• [Passage to read]:
__________

4
votes

I have a requirement to process batches of tuples with Storm. My last bolt has to wait until the topology receives the entire batch and only after that can do some processing. To avoid confusion - a batch for me is a set of N messages that comes in real-time and the term doesn't have to be connected with batch processing (Hadoop). Even 2 messages can be a batch.

Reading the Storm's documentation is it safe to say that Storm doesn't inherently support this kind of batch processing (batch = N messages in real-time)?

I know that we have Trident but I am not using it but I did test it a little. The batchSpout concept is indeed what I am looking for because you can make a batch using the collector and the spout will emit messages as a single batch. But Trident aside, what does the plain Storm offer?

How I approached this problem is by using tuple acknowledgment and some timeout hacks (maybe they are not hacks?). As a message broker I used RabbitMQ and I made a spout that takes messages from a queue and sends them downstream as tuples until there is no more messages in the queue. These tuples pass through a couple of stages (3-4 stages aka bolts) and when they reach the final bolt they stop there. I need to stop them (not emit anything) because, as I said, the last bolt needs to process the result of the entire batch and then emit only one tuple (final resulting tuple). So how does it know when it should process? I've made the spout responsible for signalization. When the spout doesn't have any tuples to emit it sleeps for 10 ms. So after it sleeps for, let's say, 1000 ms it goes into a READY state (it is ready to emit an END-OF-BATCH or TIME-OUT signal). But another condition needs to be met. I can't send the signal until I am sure that all tuples reached the final bolt. So I've used tuple acknowledgment to keep track of this. When tuple reaches the final bolt it gets acked. When all tuples get acked and when the spout times out the spout sends the signal and the final bolt is now happy and it can process the result of that batch of tuples.

So my question is to you, my dear Storm gurus, is this topology badly designed and does it look like some sort of a hack? Is there a better way to do this?

__________

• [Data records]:

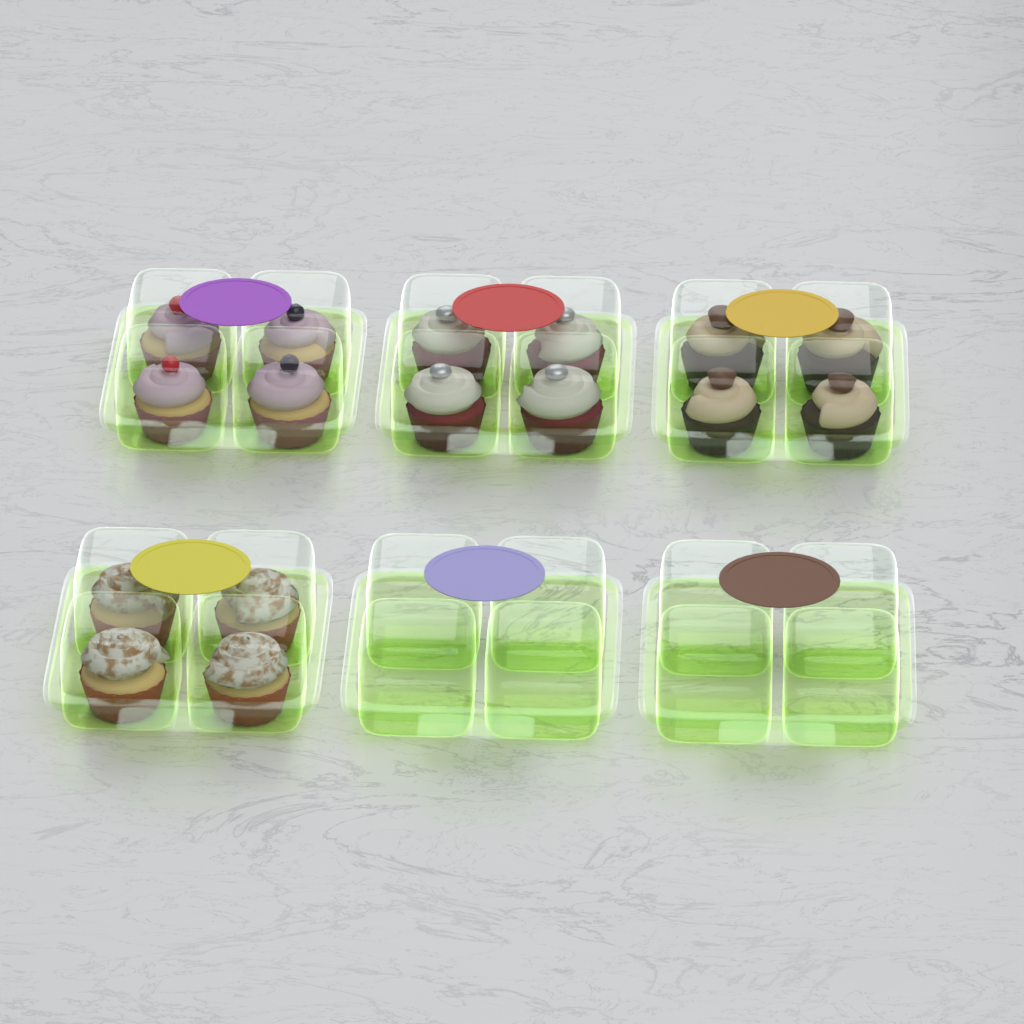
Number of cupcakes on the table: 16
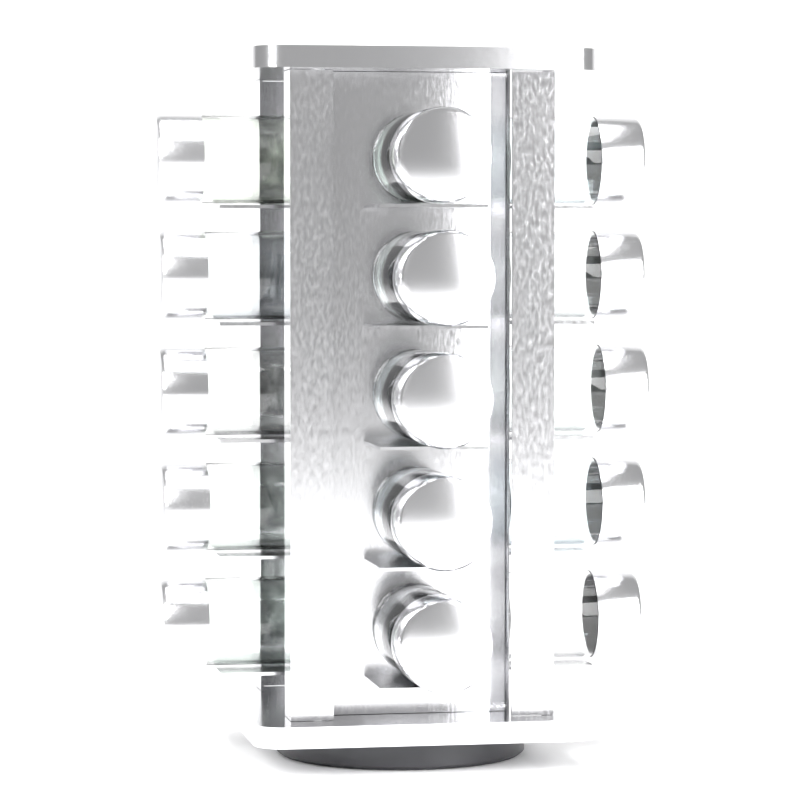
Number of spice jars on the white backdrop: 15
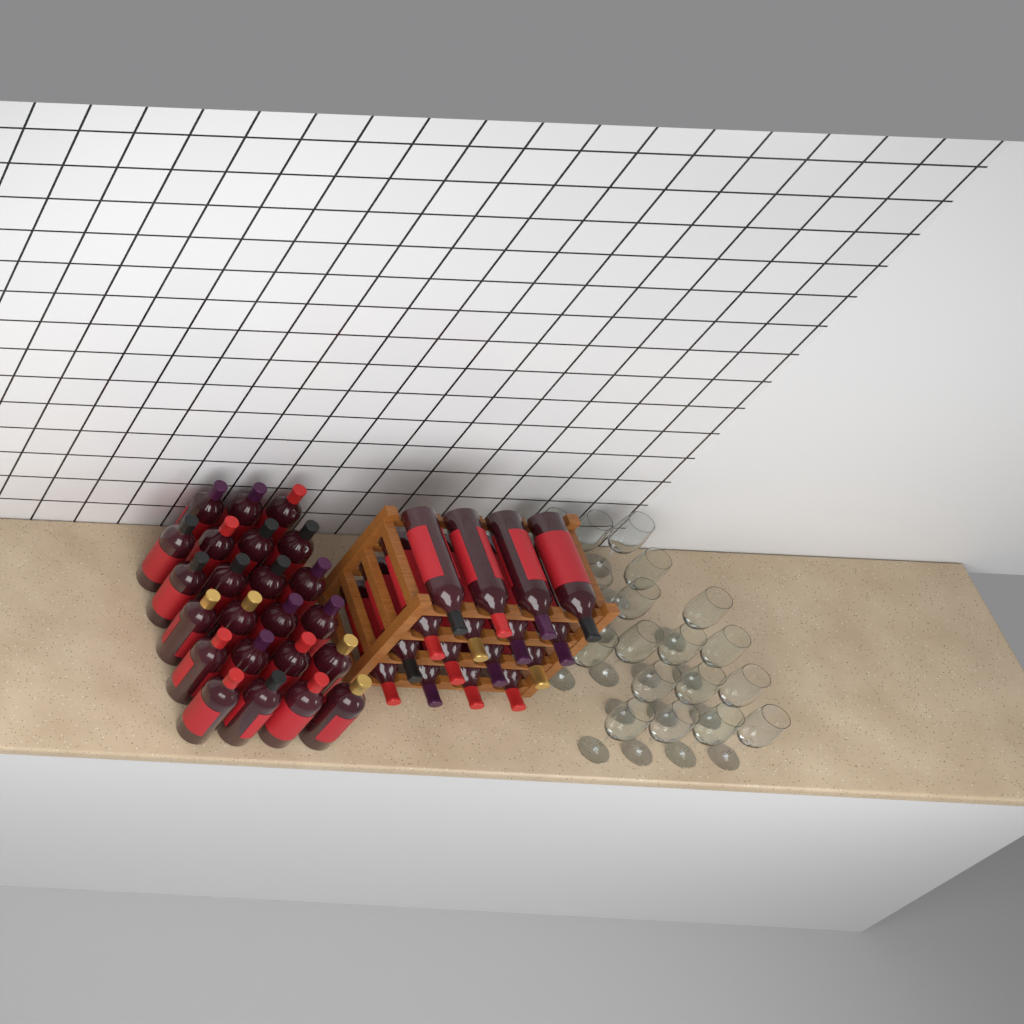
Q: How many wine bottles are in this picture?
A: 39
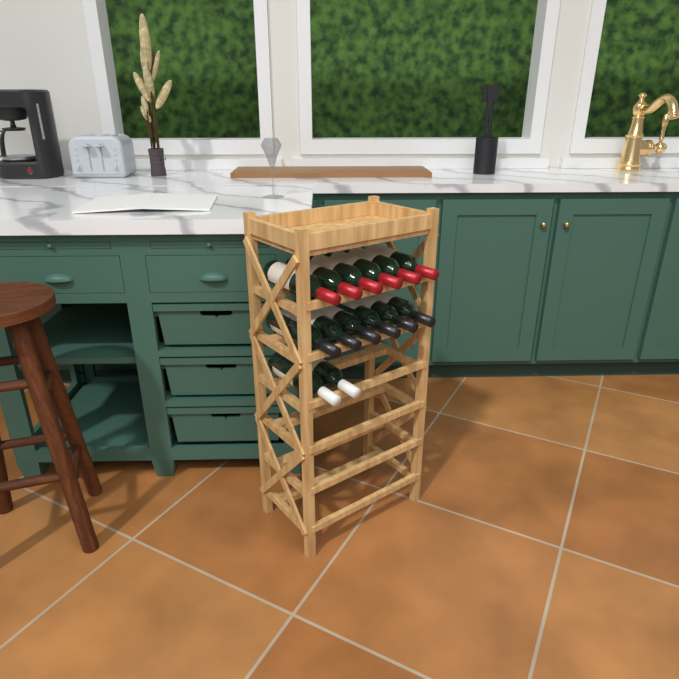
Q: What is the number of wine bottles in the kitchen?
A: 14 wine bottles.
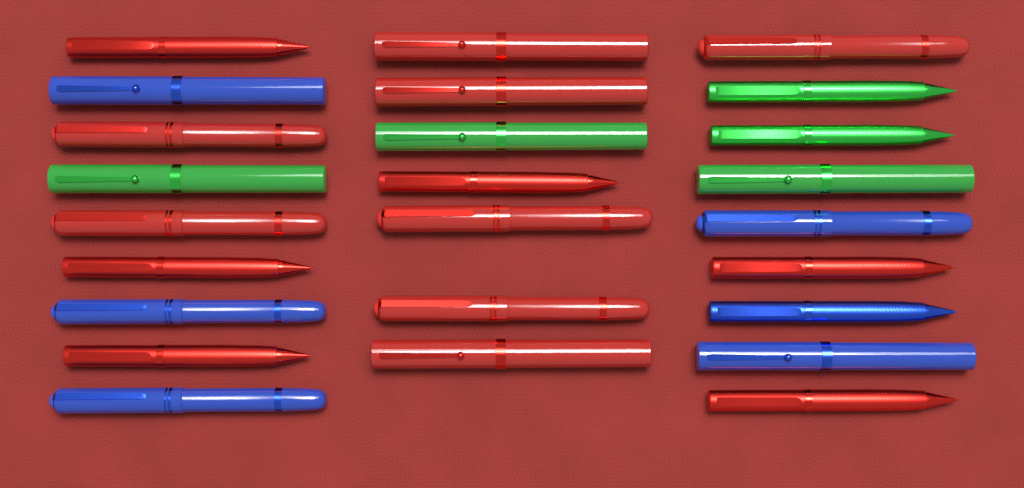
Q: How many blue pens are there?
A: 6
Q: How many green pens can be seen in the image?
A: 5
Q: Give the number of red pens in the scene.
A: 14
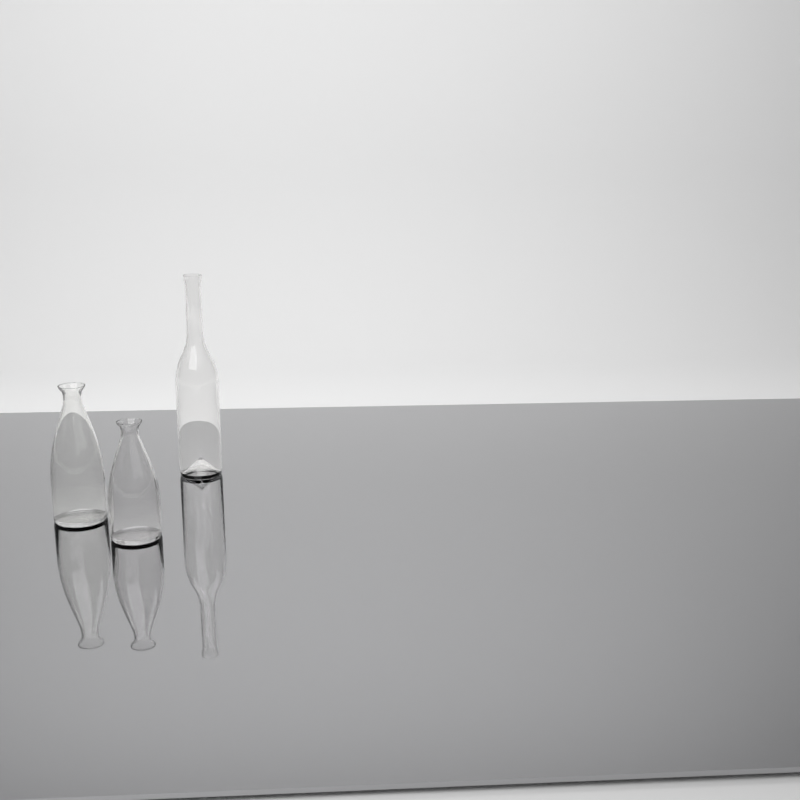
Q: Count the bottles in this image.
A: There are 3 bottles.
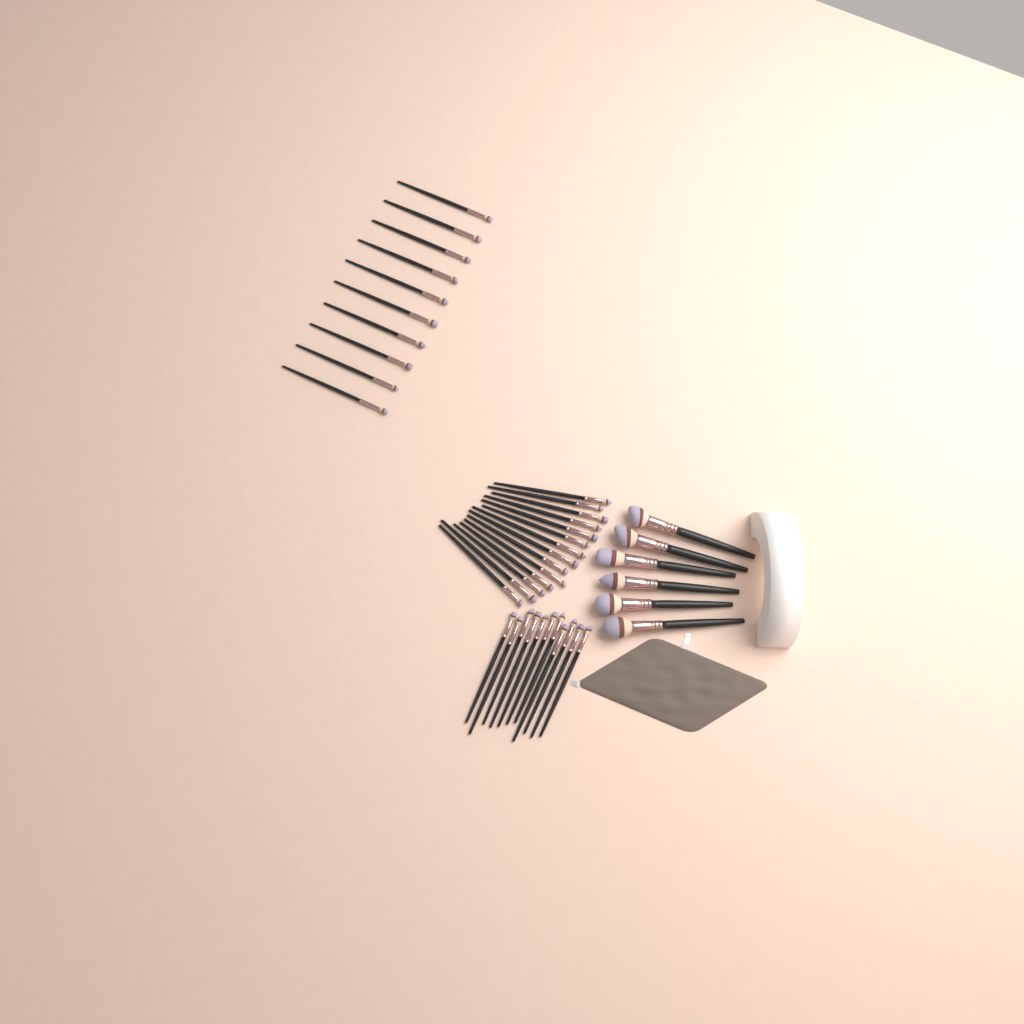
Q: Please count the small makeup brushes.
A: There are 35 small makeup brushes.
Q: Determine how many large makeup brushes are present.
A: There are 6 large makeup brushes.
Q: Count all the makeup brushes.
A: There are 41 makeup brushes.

__________

• [Task requirements]:
(a) Copy the Storm batching post from "Reading the Storm's" up to and including "plain Storm offer?", substituting "IBatchSpout" for "batchSpout".
(b) List every term written entirely in capital letters in the Storm batching post.
These rows are separate material and have no connection to the Storm batching post.

• [Answers by task]:
(a)
Reading the Storm's documentation is it safe to say that Storm doesn't inherently support this kind of batch processing (batch = N messages in real-time)?

I know that we have Trident but I am not using it but I did test it a little. The IBatchSpout concept is indeed what I am looking for because you can make a batch using the collector and the spout will emit messages as a single batch. But Trident aside, what does the plain Storm offer?

(b) READY, END-OF-BATCH, TIME-OUT